[Start of INPUT ROWS]

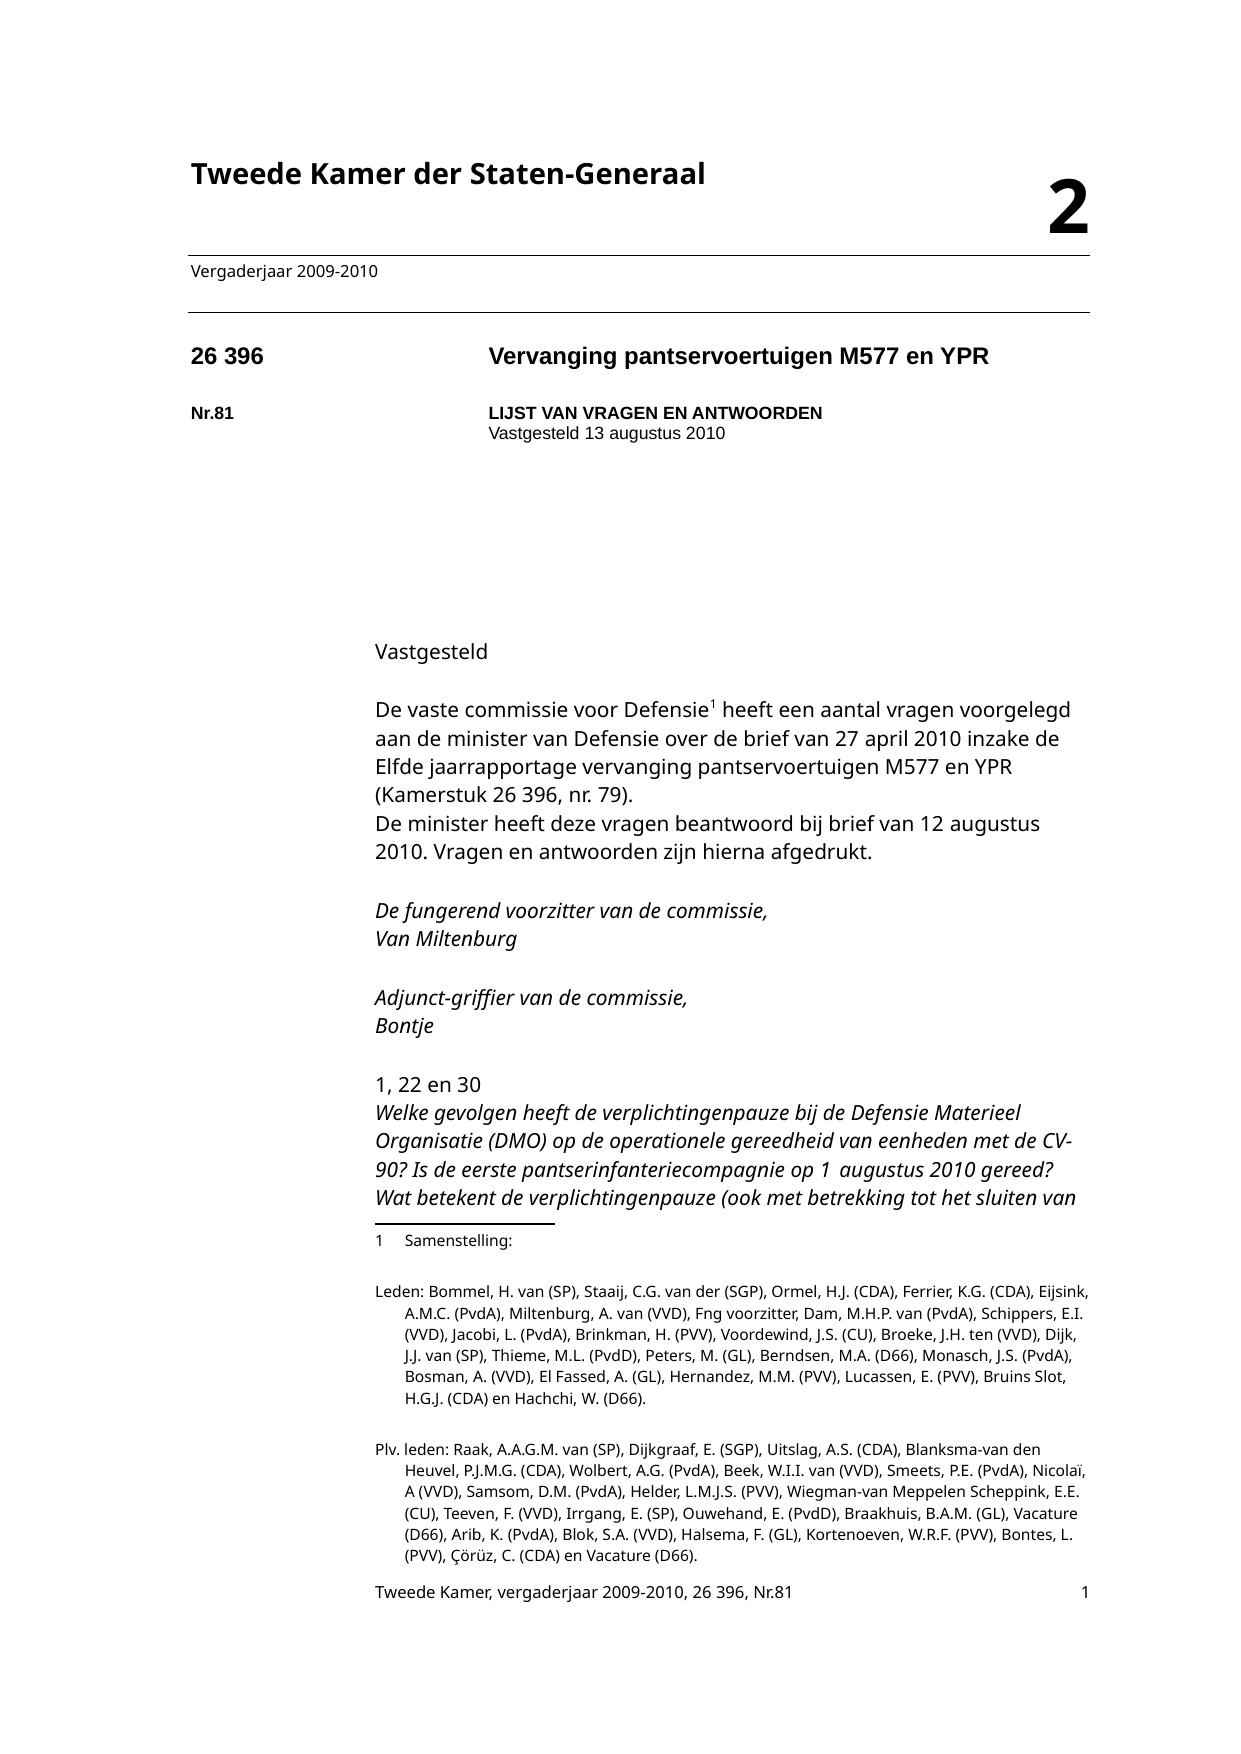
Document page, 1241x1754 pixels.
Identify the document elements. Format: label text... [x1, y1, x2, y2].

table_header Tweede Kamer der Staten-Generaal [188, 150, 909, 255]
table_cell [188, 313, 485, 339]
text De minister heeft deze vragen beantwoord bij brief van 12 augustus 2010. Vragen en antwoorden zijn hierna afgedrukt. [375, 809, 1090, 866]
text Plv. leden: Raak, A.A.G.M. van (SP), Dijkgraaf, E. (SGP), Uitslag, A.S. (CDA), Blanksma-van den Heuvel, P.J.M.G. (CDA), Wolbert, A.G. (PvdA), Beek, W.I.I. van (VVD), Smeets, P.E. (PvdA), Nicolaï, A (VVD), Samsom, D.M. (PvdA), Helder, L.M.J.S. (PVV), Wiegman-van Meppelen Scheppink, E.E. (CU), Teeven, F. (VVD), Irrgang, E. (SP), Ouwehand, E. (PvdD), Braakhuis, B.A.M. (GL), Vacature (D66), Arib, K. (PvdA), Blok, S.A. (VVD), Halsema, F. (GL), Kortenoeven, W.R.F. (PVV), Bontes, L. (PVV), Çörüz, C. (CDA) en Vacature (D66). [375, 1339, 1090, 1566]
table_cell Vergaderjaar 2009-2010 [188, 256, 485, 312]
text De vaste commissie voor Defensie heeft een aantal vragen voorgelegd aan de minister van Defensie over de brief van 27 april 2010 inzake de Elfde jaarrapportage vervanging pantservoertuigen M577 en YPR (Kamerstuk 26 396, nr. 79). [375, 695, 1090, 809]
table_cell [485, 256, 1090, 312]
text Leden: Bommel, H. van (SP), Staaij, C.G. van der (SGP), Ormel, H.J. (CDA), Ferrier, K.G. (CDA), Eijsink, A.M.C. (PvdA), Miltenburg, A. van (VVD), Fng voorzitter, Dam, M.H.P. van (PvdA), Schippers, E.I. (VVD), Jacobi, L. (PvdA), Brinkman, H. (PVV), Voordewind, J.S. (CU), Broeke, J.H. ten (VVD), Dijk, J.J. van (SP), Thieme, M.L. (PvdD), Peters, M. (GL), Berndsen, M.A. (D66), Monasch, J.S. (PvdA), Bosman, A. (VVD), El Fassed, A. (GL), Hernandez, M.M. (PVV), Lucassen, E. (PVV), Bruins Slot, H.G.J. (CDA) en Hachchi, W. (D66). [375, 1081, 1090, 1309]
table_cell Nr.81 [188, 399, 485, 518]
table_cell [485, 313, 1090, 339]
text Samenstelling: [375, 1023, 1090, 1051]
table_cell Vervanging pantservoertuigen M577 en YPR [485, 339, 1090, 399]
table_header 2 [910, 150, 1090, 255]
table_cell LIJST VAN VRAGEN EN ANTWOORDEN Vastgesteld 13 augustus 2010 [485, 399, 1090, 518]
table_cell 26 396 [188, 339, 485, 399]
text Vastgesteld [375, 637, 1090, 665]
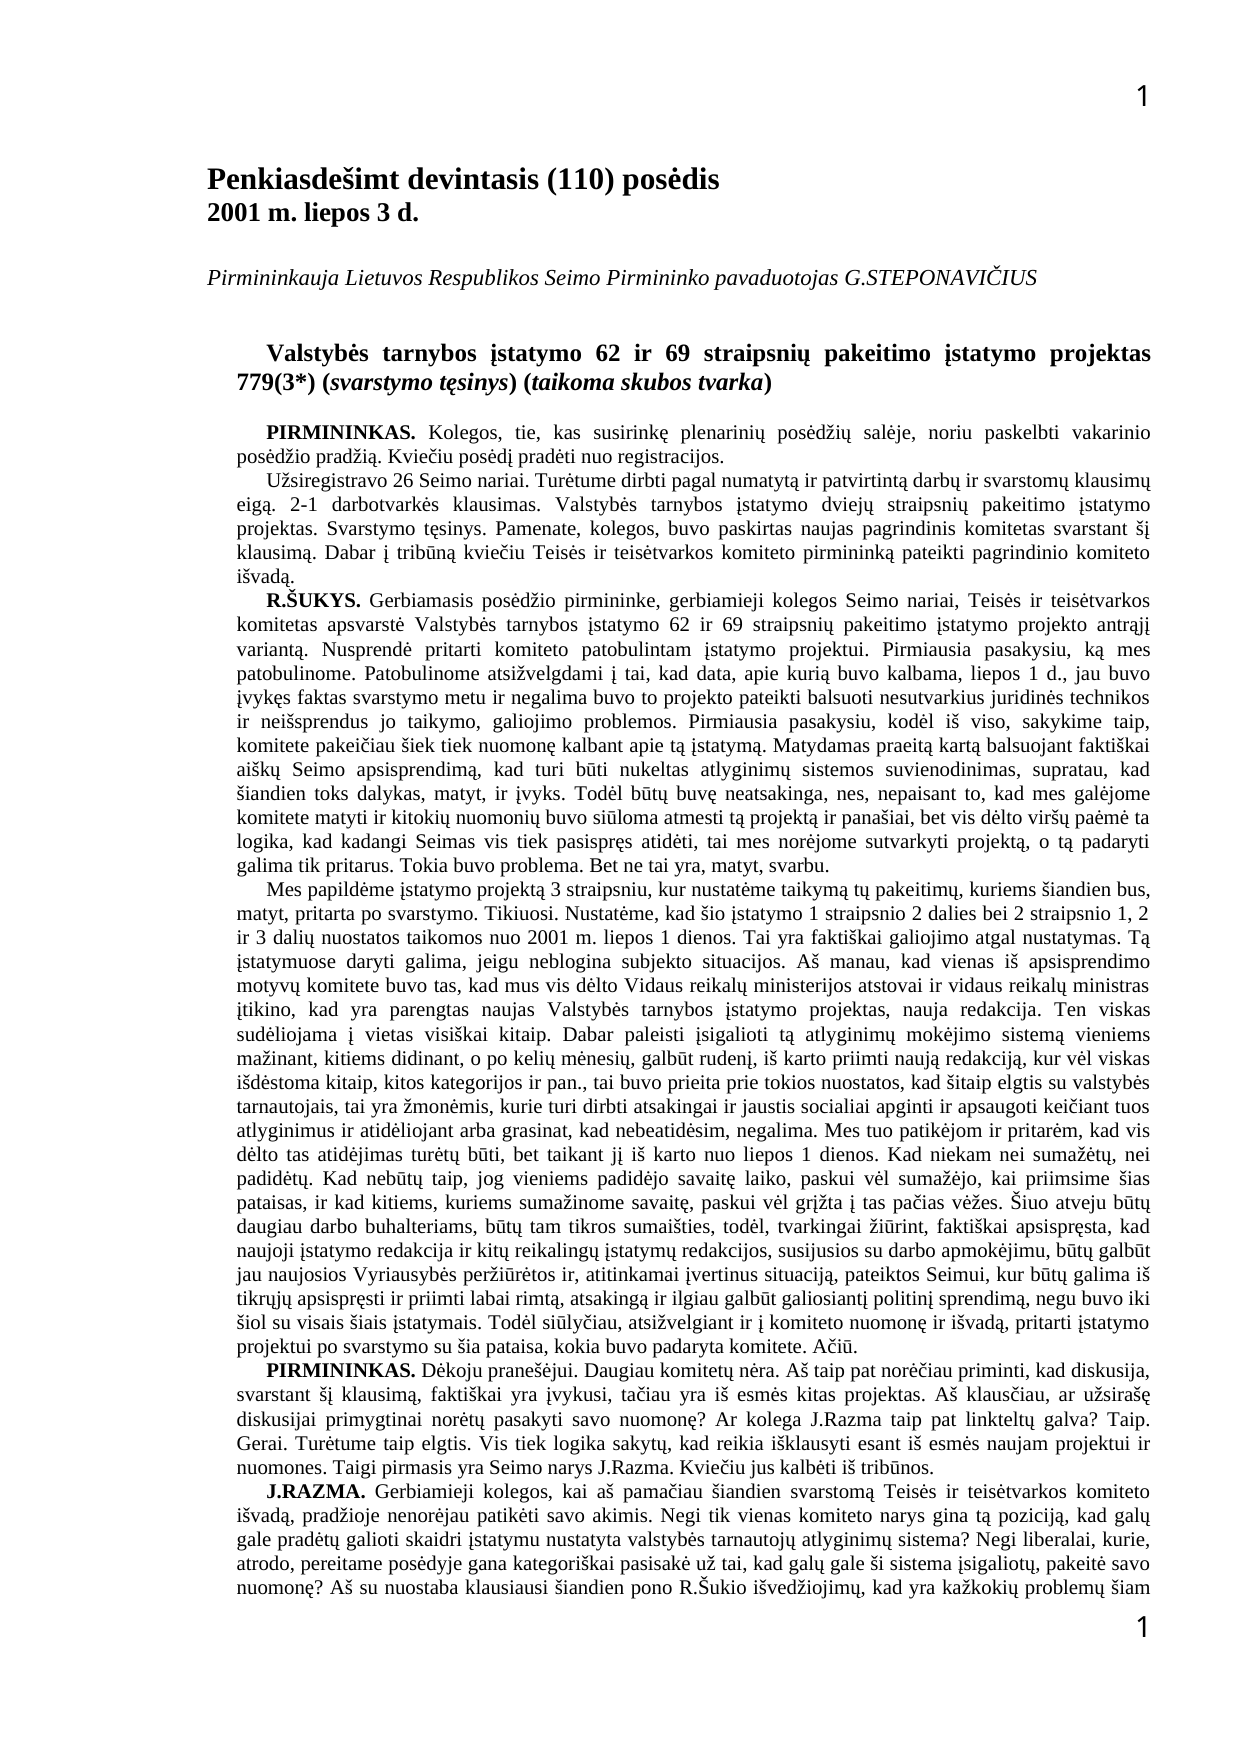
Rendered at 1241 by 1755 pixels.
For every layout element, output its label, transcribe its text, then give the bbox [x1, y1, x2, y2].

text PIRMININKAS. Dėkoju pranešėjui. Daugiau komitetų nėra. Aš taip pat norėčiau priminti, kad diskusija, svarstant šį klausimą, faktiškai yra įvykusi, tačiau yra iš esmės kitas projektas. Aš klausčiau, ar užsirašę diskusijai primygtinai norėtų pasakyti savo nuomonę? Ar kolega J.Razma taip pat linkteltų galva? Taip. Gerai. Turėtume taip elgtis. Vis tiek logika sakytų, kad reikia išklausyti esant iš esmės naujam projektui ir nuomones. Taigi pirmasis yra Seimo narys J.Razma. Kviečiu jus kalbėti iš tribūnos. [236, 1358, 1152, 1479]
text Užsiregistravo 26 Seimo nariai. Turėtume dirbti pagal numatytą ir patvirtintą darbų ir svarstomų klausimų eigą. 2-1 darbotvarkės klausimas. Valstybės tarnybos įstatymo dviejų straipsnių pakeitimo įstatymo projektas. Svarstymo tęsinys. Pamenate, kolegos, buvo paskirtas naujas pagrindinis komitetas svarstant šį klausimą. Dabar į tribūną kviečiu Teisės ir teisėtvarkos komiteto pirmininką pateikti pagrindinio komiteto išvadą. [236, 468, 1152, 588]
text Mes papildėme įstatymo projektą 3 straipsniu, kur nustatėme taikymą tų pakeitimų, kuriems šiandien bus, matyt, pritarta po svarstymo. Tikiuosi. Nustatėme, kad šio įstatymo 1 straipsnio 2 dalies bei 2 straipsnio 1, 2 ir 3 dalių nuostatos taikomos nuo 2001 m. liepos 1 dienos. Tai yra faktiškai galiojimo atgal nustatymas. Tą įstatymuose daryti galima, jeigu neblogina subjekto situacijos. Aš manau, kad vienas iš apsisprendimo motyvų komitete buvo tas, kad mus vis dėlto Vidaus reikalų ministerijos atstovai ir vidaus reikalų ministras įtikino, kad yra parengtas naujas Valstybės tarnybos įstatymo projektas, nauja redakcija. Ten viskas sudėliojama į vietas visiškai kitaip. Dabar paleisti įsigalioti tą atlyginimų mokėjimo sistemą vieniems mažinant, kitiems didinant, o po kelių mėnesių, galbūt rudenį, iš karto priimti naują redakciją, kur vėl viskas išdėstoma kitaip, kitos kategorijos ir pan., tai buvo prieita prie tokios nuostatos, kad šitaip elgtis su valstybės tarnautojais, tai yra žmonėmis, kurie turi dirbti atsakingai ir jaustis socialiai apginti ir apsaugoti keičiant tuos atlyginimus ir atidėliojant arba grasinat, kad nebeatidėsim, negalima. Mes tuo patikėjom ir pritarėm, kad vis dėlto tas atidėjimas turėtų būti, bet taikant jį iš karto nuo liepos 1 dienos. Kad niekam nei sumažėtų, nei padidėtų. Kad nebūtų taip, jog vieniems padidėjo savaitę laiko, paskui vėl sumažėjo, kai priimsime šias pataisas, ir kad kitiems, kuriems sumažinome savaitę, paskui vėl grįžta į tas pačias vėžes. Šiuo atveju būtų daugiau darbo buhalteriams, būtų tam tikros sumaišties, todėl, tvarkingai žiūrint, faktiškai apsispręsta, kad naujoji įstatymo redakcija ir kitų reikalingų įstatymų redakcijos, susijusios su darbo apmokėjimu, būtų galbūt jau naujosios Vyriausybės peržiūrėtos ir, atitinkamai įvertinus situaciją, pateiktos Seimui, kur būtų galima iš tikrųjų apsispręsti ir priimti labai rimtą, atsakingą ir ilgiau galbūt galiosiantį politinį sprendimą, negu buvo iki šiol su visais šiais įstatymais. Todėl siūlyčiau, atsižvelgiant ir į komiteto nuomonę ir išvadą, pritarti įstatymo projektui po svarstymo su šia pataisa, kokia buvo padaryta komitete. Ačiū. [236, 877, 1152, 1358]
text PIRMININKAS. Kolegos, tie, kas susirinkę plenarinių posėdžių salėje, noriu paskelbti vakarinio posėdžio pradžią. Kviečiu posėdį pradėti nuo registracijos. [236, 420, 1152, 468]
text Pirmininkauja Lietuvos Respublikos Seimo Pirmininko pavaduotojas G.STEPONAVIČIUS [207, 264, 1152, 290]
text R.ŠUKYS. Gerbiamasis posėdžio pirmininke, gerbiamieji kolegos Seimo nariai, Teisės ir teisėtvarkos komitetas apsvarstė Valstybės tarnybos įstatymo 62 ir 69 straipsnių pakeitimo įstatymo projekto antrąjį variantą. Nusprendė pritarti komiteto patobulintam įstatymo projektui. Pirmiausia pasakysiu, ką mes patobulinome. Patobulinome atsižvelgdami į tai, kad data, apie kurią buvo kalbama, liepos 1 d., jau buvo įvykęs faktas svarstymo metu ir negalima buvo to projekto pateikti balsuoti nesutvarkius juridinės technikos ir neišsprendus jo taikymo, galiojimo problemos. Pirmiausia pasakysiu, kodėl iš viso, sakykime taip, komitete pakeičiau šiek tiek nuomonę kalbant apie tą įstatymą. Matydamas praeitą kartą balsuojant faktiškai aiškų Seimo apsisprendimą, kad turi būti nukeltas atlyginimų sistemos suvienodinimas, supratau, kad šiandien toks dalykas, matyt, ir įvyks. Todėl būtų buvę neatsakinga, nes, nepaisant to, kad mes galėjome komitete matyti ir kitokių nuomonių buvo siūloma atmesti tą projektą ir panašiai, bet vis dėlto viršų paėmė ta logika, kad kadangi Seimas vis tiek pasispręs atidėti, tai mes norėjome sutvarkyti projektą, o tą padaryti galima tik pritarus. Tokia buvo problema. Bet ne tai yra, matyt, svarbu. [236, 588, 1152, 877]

[End of INPUT ROWS]

Starting at the beginning of the material and stopping after the line that contains "Identify the document", copy those lines with "elements" changed to "regions" and nothing else altered. Leave the picture out.

Document page, 1241x1754 pixels.
Identify the document regions. Format: label text... [x1, y1, x2, y2].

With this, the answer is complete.